The IFSL Marlborough UK Micro-Cap Growth fund would also go in this category. While UK small and micro-caps have had periods of success over the past 20 years, fund managers in the sector have always had to navigate significant highs and lows, and it has been a very difficult period for the sector since 2022. The Marlborough fund is up 521%, almost double the average return of 248% from the IA UK Smaller Companies sector*.

The team at Marlborough are focused on finding idiosyncratic opportunities among the UK’s smallest listed companies. For example, the fund currently holds IQE, a manufacturer of epitaxial wafers, which are used in semiconductor manufacturing, alongside Creo Medical, a medical device company focused on endoscopy, and XP Power, a power controls business**. Artemis UK Select (414%) and Jupiter UK Dynamic Equity fund (418%)* have also significantly outpaced a difficult UK market.

Where were the challenges in the past 20 years?

It is worth noting the other end of the performance tables. Bond funds and the Targeted Absolute Return sector have delivered slower growth, as might be expected. Property’s weakness is perhaps more surprising. The sector has been through a series of difficulties. It suffered liquidity constraints, which saw a number of open-ended funds close due to redemptions. The sector was already wobbling over the impact of online retail on the high street when the pandemic hit, ushering in the ‘working from home’ era and new threats for the office market. Higher interest rates provided yet another setback.

Nevertheless, even in this difficult sector, some managers have been able to produce good returns. Marcus Phayre Mudge has been at the helm of TR Property since 2011 and has steered it through many of these difficult moments. He believes the sector may be due a revival:

“Equity prices remain heavily discounted. The little bit you hold in real estate is very much the designated driver at the party, the steady-eddie…at some point investors will need that.” He also sees more potential M&A, helping realise value in the sector.

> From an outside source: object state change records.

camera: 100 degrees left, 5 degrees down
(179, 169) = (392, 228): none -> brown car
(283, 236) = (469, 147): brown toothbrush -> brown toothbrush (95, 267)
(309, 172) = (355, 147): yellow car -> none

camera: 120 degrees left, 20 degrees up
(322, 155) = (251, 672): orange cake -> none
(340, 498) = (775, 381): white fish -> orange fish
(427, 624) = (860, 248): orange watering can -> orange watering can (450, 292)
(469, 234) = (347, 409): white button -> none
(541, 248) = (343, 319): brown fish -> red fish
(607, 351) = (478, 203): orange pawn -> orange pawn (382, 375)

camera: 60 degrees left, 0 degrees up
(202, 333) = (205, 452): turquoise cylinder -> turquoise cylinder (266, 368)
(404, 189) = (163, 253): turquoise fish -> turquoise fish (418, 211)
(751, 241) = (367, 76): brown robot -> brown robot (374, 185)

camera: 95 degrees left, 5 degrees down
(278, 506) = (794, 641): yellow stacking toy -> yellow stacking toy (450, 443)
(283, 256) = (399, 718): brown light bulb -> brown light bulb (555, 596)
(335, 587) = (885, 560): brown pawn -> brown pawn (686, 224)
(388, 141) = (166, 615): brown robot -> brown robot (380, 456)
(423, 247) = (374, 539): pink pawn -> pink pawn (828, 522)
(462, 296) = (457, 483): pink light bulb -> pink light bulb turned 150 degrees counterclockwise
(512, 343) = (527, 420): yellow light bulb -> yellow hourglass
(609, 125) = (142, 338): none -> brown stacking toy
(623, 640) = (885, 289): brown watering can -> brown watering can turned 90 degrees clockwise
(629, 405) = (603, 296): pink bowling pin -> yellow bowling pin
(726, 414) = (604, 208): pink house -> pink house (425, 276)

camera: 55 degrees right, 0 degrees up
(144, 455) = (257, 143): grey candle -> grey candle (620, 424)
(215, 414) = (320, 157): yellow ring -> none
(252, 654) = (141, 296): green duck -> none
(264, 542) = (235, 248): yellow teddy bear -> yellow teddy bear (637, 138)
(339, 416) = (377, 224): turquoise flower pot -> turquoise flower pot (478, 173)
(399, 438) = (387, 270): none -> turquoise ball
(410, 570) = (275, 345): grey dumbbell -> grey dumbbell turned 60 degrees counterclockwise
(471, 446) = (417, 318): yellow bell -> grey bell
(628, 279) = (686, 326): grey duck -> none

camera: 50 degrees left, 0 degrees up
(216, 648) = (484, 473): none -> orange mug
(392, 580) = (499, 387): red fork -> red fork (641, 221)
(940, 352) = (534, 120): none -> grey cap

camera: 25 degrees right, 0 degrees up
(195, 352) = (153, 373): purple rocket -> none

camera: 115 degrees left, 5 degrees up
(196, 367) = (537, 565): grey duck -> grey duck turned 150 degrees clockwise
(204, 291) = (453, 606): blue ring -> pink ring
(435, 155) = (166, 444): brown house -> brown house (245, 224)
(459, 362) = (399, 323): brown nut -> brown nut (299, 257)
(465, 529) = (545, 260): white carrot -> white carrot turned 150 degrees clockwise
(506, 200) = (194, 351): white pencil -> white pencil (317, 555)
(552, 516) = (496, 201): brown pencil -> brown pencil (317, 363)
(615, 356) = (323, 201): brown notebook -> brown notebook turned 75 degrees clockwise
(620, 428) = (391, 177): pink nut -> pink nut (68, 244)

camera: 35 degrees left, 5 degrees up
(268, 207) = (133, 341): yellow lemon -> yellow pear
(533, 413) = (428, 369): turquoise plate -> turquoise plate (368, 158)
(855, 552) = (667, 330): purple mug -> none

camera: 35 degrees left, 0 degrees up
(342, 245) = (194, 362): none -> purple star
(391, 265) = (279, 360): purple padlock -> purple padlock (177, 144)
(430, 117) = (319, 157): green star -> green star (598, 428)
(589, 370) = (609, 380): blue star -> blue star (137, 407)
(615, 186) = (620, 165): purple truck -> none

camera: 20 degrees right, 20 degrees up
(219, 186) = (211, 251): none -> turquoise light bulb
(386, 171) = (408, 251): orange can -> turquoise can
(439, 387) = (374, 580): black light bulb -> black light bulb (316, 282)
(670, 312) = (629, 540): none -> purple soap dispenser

In 2006, the world was embroiled in another Middle Eastern war, Nintendo was releasing its first Wii, while the UK was subject to a wave of terror attacks. It is a reminder that the world has always been volatile and unpredictable. The best fund managers find a way to focus on those factors likely to be the real game changers over the long term.

 

*Source: FE Analytics, total returns in pounds sterling, 16 March 2006 to 17 March 2026

**Source: fund commentary, February 2026

This article is provided for information only. The views of the author and any people quoted are their own and do not constitute financial advice. The content is not intended to be a personal recommendation to buy or sell any fund or trust, or to adopt a particular investment strategy. However, the knowledge that professional analysts have analysed a fund or trust in depth before assigning them a rating can be a valuable additional filter for anyone looking to make their own decisions.

Past performance is not a reliable guide to future returns. Market and exchange-rate movements may cause the value of investments to go down as well as up. Yields will fluctuate and so income from investments is variable and not guaranteed. You may not get back the amount originally invested. Tax treatment depends of your individual circumstances and may be subject to change in the future. If you are unsure about the suitability of any investment you should seek professional advice.